Ce logiciel n’est commercialisé qu’auprès d’États ou d’agences gouvernementales, avec l’aval du gouvernement israélien. Le logiciel a ainsi été vendu à 55 pays, dont plusieurs démocraties et pays européens.

Qui est derrière les révélations actuelles ?

Forbidden Stories et un consortium de 17 médias ont néanmoins réussi à le traquer, avec l’aide d’Amnesty International et le Citizen Lab. Ils ont ainsi listé 50 000 numéros de téléphone qui ont été ciblés, dont plus de 1 000 en France. Ces 50 000 numéros ont été rentrés par une dizaine de clients de NSO dans le système qui active le logiciel.

Plus de 80 journalistes ont réalisé un travail titanesque pour identifier les porteurs des numéros de téléphone.

Qu’est-ce qui est volé ?

Il ne s’agit pas uniquement d’écoute téléphonique. Ce logiciel aspire l’ensemble des données du smartphone : photographies, vidéos, cartes d’adresses, les localisations… mais aussi les messages chiffrés dans des logiciels comme Signal ou WhatsApp.

Il est possible d’écouter la base de données via un rendu sonore produit par Brian Eno

En s’appuyant sur des failles, que Google et Apple prennent du temps à corriger, Pegasus évolue sans cesse pour s’adapter aux nouvelles versions des OS que l’on utilise au quotidien.

Qu’est-ce que l’on a appris ?

Évidemment, l’usage de Pegasus est réalisé en dehors de tout cadre légal, il en résulte des données sur des affaires très sensibles.

Ce sont avant tout des journalistes, des opposants, des avocats, des défenseurs des droits de l’homme qui sont les principales cibles de ce logiciel espion sophistiqué. Finalement, il y a peu de cas de surveillance politique, ce sont les journalistes qui sont les principales cibles.

--

À COMPLÉTER
**A)** Recopiez tout le passage du texte sur le logiciel Pegasus, depuis « Qu’est-ce qui est » jusqu'à « l’on a appris ? » inclus.
**B)** D'après le texte sur le logiciel Pegasus, comment ce logiciel parvient-il à s'adapter aux nouvelles versions des systèmes d'exploitation ? Répondez en une à trois phrases.
**C)** Poursuivez le texte sur le logiciel Pegasus à partir de l'endroit où il s'arrête.
Vous n'avez pas besoin des lignes qui suivent.

--

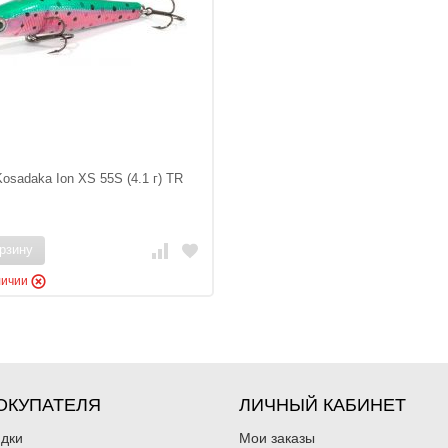
osadaka Ion XS 55S (4.1 г) TR
рзину
личии
ОКУПАТЕЛЯ
ЛИЧНЫЙ КАБИНЕТ
идки
Мои заказы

--

RÉPONSES PAR NUMÉRO
**A)**
Qu’est-ce qui est volé ?

Il ne s’agit pas uniquement d’écoute téléphonique. Ce logiciel aspire l’ensemble des données du smartphone : photographies, vidéos, cartes d’adresses, les localisations… mais aussi les messages chiffrés dans des logiciels comme Signal ou WhatsApp.

Il est possible d’écouter la base de données via un rendu sonore produit par Brian Eno

En s’appuyant sur des failles, que Google et Apple prennent du temps à corriger, Pegasus évolue sans cesse pour s’adapter aux nouvelles versions des OS que l’on utilise au quotidien.

Qu’est-ce que l’on a appris ?

**B)** Pegasus s'appuie sur des failles que Google et Apple mettent du temps à corriger. Cela lui permet d'évoluer sans cesse pour s'adapter aux nouvelles versions des OS utilisés au quotidien.

**C)**
Qui a été ciblé ?

Ce logiciel sert à surveiller les oppositions politiques, mais aussi à l’espionnage industriel ou encore à la surveillance de la presse. Il n’a pas été utilisé en France, mais c’est le gouvernement marocain qui a ciblé de nombreux numéros français à l’indicatif « +33 ».

On y trouve des journalistes, des athlètes, des imams, des prêtres, des avocats, des youtubeurs… Une trentaine de journalistes et de patrons de médias français figurent sur la liste des cibles de Pegasus, dans des rédactions aussi variées que Le Monde, Le Canard enchaîné, Le Figaro ou encore l’AFP et France Télévisions.

Le nom d’Edwy Penel est présent : le fondateur de Mediapart avait critiqué la répression policière des manifestations du Rif, ainsi que celui d’Éric Zemmour par exemple. Certains journalistes semblent avoir été uniquement ciblés pour récupérer leur carnet d’adresses et ainsi atteindre d’autres journalistes visés.

Quelles conséquences ?

On retrouve le logiciel derrière plusieurs scandales qui ont mené aux meurtres et à la disparition de nombreux opposants, journalistes… c’est le cas, par exemple, de Jamal Khashoggi, l’éditorialiste saoudien du Washington Post assassiné le 2 octobre 2018 à Istanbul en Turquie. On peut également trouver des traces du logiciel Pegasus dans les téléphones de plusieurs proches de l’opposant saoudien qui ont également été assassinés.

Le journaliste Jamal Khashoggi qui a été assassiné le 2 octobre 2018 // Source : The Asahi Shimbun

Au Mexique, plus de 15 000 numéros de journalistes ont été retrouvés, dont celui de Cecilio Pineda, un journaliste assassiné en mars 2017.

Les investigations ne font que commencer. Ce logiciel a sans doute servi à de nombreux meurtres ou arrestations dans le monde entier.

Et la suite ?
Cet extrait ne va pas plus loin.